Algebraic Topology
10 credits
Syllabus, Master's level, 1MA192
This course has been discontinued.
- Code
- 1MA192
- Education cycle
- Second cycle
- Main field(s) of study and in-depth level
- Mathematics A1F
- Grading system
- Fail (U), Pass (3), Pass with credit (4), Pass with distinction (5)
- Finalised by
- The Faculty Board of Science and Technology, 23 April 2013
- Responsible department
- Department of Mathematics
Entry requirements
Riemannian Geometry.
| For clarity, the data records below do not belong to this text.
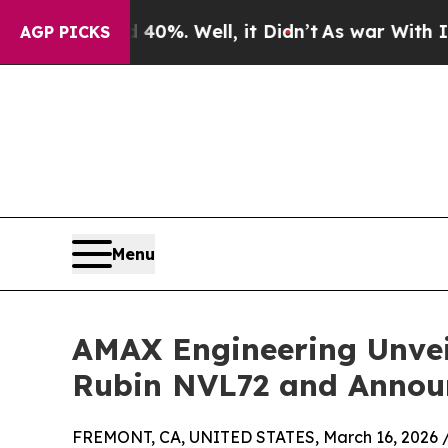
nd 40%. Well, it Didn’t
As war With Iran Drove 
AGP PICKS
Menu
AMAX Engineering Unvei
Rubin NVL72 and Annou
FREMONT, CA, UNITED STATES, March 16, 2026 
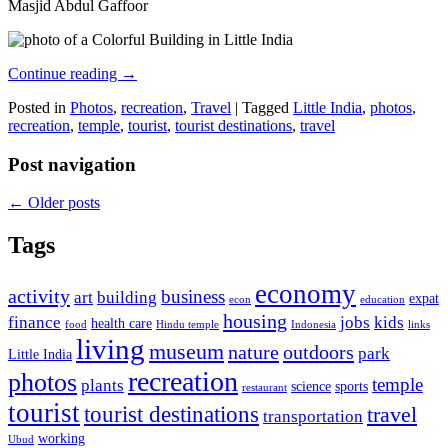
Masjid Abdul Gaffoor
Continue reading
→
Posted in
Photos
,
recreation
,
Travel
|
Tagged
Little India
,
photos
,
recreation
,
temple
,
tourist
,
tourist destinations
,
travel
Post navigation
←
Older posts
Tags
economy
activity
business
art
building
expat
econ
education
housing
finance
jobs
kids
health care
food
Hindu temple
Indonesia
links
living
museum
nature
outdoors
park
Little India
recreation
photos
temple
plants
science
sports
restaurant
tourist
tourist destinations
travel
transportation
working
Ubud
The course Modules and Homological Algebra is highly recommended but not necessary.
Learning outcomes
In order to pass the course (grade 3) the student should be able to
- give an account of the concepts homotopy, homology and cohomology, their basic properties and relationships;
- compute algebro-topological invariants in specific examples;
- use the theory to solve elementary topological problems;
- give an account of fundamental topological examples, e.g. surfaces, knots, classical Lie-groups, Grassmannian manifolds, configuration rooms.
Content
The fundamental group and covering spaces, singular and cellular homology, the Mayer-Vietoris sequence, cohomology, the universal coefficient theorem, the Künneth theorem, the Cup product, Poincaré duality, homotopy groups, the Hurewicz and Whitehead theorems, Eilenberg-MacLane spaces, obstruction theory.
Instruction
Lectures and problem solving sessions.
Assessment
Written examination and assignments during the course.
Other directives
The course cannot be included in passing degree together with the course Topology II.